**Exercise material**
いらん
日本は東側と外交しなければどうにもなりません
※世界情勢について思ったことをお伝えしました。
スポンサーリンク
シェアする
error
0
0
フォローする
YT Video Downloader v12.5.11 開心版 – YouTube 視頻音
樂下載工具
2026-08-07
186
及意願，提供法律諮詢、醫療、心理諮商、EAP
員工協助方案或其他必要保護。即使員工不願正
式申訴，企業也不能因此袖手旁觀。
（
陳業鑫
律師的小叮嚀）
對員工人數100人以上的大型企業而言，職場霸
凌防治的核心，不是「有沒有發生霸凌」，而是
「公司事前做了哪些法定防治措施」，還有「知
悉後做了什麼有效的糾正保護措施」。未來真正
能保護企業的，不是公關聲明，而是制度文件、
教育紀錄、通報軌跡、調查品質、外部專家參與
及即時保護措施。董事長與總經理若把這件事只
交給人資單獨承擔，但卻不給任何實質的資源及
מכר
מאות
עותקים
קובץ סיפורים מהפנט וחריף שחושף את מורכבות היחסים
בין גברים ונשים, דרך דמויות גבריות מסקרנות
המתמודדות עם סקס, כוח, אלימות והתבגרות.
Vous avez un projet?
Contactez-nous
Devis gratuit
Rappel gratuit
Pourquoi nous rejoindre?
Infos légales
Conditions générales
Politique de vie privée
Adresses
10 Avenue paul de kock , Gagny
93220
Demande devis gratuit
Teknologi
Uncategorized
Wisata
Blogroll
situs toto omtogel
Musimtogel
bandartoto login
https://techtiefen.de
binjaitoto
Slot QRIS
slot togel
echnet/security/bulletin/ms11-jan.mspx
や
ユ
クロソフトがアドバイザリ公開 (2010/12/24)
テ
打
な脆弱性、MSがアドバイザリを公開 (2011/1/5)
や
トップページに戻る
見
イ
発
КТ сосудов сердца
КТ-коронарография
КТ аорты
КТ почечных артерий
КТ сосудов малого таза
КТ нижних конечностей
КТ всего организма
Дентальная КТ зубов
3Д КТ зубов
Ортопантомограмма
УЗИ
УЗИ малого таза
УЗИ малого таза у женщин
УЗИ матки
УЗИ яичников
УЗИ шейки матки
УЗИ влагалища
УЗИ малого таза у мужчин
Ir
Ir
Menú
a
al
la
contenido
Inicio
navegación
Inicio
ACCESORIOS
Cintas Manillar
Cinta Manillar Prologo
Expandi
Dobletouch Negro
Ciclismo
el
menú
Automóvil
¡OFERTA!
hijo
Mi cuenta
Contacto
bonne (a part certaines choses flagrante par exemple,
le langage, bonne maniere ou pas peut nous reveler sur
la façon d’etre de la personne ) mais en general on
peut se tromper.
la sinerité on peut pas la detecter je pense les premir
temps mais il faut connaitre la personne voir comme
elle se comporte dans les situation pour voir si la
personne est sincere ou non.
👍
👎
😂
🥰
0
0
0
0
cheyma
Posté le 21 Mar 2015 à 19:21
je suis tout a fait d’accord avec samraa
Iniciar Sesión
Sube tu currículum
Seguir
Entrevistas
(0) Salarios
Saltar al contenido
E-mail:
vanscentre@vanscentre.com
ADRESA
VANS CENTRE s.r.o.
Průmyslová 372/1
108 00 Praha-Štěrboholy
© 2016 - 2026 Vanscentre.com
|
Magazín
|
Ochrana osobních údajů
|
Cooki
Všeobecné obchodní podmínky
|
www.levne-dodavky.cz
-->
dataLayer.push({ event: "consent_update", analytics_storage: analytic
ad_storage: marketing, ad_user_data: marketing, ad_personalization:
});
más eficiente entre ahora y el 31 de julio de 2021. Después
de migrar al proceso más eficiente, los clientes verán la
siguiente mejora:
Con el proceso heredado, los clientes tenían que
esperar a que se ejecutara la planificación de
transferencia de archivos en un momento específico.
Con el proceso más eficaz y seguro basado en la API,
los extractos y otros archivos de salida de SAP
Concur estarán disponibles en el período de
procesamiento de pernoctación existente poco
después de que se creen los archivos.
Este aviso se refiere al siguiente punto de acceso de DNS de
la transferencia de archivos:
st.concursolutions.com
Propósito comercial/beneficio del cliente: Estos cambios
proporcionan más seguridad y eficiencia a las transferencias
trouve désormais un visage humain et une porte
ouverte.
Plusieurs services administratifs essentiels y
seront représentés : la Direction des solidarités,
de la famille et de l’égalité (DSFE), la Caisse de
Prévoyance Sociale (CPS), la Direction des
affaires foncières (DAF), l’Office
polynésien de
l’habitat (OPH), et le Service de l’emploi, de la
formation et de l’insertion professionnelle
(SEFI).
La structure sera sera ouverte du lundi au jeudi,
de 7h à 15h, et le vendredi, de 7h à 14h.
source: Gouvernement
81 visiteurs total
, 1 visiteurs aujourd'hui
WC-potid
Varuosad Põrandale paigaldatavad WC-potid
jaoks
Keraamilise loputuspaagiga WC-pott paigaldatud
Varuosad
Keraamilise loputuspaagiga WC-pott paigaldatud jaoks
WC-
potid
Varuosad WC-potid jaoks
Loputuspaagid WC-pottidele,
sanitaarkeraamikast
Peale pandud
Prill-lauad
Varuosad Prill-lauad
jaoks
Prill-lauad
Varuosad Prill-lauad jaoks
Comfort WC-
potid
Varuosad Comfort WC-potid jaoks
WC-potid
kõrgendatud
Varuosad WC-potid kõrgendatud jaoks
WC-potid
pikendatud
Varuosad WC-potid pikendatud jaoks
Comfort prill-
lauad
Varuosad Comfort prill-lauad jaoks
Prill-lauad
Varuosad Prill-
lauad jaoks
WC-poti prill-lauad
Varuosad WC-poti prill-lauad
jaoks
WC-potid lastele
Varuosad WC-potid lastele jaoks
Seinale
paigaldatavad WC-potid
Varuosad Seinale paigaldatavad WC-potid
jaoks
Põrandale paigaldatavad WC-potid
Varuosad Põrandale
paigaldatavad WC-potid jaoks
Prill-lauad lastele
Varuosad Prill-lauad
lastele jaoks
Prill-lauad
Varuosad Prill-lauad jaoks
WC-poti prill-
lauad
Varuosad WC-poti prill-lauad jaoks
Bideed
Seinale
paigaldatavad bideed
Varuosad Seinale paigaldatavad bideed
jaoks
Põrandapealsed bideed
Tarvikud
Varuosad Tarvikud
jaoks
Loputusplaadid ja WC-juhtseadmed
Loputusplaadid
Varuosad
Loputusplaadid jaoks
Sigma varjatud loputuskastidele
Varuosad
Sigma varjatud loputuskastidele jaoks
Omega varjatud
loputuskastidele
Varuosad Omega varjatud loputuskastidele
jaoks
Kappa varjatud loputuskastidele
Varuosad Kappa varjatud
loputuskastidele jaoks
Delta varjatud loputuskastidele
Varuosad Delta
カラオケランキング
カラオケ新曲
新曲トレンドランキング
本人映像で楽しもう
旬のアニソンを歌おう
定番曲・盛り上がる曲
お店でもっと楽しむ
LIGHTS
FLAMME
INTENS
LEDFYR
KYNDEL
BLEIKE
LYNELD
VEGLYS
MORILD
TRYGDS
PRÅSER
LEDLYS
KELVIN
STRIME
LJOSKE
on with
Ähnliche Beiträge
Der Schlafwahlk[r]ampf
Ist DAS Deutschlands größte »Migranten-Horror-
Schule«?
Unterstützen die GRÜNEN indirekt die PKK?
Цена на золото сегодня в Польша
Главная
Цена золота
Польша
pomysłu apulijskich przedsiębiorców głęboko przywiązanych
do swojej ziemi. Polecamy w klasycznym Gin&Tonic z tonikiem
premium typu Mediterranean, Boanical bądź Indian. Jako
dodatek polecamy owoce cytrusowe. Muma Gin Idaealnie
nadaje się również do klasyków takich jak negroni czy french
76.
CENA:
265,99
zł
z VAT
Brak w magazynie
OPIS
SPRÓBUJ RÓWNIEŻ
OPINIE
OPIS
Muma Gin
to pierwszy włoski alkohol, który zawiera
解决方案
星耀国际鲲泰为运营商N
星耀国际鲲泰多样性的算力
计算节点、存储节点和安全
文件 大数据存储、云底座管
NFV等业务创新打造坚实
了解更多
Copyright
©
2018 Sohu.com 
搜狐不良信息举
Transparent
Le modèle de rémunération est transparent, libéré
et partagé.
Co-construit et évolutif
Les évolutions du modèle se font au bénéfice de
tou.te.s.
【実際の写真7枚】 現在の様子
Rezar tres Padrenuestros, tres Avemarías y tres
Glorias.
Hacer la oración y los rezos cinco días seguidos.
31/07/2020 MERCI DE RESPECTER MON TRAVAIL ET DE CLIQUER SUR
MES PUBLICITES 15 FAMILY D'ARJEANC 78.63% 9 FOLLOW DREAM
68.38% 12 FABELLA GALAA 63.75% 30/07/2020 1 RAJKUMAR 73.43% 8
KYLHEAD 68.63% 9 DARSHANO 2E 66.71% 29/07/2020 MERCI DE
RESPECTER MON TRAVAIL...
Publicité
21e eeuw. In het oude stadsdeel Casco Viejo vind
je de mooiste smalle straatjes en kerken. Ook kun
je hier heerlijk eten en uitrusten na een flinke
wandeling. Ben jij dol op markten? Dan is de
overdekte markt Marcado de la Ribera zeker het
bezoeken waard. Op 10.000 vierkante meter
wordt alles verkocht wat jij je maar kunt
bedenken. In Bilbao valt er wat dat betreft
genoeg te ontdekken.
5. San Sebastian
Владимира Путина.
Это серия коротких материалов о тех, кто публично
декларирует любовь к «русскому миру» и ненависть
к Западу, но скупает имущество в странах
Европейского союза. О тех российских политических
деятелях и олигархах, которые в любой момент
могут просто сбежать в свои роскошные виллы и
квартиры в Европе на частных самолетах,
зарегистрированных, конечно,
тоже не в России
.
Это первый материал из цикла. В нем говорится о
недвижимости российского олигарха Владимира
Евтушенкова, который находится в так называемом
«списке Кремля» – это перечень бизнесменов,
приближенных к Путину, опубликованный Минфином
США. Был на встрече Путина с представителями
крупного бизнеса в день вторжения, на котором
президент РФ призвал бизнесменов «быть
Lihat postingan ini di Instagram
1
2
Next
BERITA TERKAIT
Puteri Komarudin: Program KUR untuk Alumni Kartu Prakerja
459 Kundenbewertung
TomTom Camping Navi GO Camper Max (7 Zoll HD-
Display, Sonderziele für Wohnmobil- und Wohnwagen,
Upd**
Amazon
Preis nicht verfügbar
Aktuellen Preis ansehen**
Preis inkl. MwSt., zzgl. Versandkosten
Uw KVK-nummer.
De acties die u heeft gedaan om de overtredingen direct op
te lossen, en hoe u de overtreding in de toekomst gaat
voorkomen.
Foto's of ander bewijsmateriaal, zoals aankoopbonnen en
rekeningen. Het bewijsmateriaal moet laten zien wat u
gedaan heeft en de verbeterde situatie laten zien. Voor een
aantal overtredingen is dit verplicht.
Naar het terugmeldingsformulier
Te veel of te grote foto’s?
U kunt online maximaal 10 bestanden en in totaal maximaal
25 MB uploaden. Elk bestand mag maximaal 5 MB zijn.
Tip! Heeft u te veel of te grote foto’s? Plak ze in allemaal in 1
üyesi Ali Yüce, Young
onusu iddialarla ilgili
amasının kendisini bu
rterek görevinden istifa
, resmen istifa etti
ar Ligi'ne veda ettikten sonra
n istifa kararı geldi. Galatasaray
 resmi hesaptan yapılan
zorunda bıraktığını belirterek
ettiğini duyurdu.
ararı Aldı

**What is needed**
Quote the rows above verbatim, starting with the first row and ending with the line that contains "je suis tout a fait d’accord avec samraa", including both of those lines.

**Your response**
いらん
日本は東側と外交しなければどうにもなりません
※世界情勢について思ったことをお伝えしました。
スポンサーリンク
シェアする
error
0
0
フォローする
YT Video Downloader v12.5.11 開心版 – YouTube 視頻音
樂下載工具
2026-08-07
186
及意願，提供法律諮詢、醫療、心理諮商、EAP
員工協助方案或其他必要保護。即使員工不願正
式申訴，企業也不能因此袖手旁觀。
（
陳業鑫
律師的小叮嚀）
對員工人數100人以上的大型企業而言，職場霸
凌防治的核心，不是「有沒有發生霸凌」，而是
「公司事前做了哪些法定防治措施」，還有「知
悉後做了什麼有效的糾正保護措施」。未來真正
能保護企業的，不是公關聲明，而是制度文件、
教育紀錄、通報軌跡、調查品質、外部專家參與
及即時保護措施。董事長與總經理若把這件事只
交給人資單獨承擔，但卻不給任何實質的資源及
מכר
מאות
עותקים
קובץ סיפורים מהפנט וחריף שחושף את מורכבות היחסים
בין גברים ונשים, דרך דמויות גבריות מסקרנות
המתמודדות עם סקס, כוח, אלימות והתבגרות.
Vous avez un projet?
Contactez-nous
Devis gratuit
Rappel gratuit
Pourquoi nous rejoindre?
Infos légales
Conditions générales
Politique de vie privée
Adresses
10 Avenue paul de kock , Gagny
93220
Demande devis gratuit
Teknologi
Uncategorized
Wisata
Blogroll
situs toto omtogel
Musimtogel
bandartoto login
https://techtiefen.de
binjaitoto
Slot QRIS
slot togel
echnet/security/bulletin/ms11-jan.mspx
や
ユ
クロソフトがアドバイザリ公開 (2010/12/24)
テ
打
な脆弱性、MSがアドバイザリを公開 (2011/1/5)
や
トップページに戻る
見
イ
発
КТ сосудов сердца
КТ-коронарография
КТ аорты
КТ почечных артерий
КТ сосудов малого таза
КТ нижних конечностей
КТ всего организма
Дентальная КТ зубов
3Д КТ зубов
Ортопантомограмма
УЗИ
УЗИ малого таза
УЗИ малого таза у женщин
УЗИ матки
УЗИ яичников
УЗИ шейки матки
УЗИ влагалища
УЗИ малого таза у мужчин
Ir
Ir
Menú
a
al
la
contenido
Inicio
navegación
Inicio
ACCESORIOS
Cintas Manillar
Cinta Manillar Prologo
Expandi
Dobletouch Negro
Ciclismo
el
menú
Automóvil
¡OFERTA!
hijo
Mi cuenta
Contacto
bonne (a part certaines choses flagrante par exemple,
le langage, bonne maniere ou pas peut nous reveler sur
la façon d’etre de la personne ) mais en general on
peut se tromper.
la sinerité on peut pas la detecter je pense les premir
temps mais il faut connaitre la personne voir comme
elle se comporte dans les situation pour voir si la
personne est sincere ou non.
👍
👎
😂
🥰
0
0
0
0
cheyma
Posté le 21 Mar 2015 à 19:21
je suis tout a fait d’accord avec samraa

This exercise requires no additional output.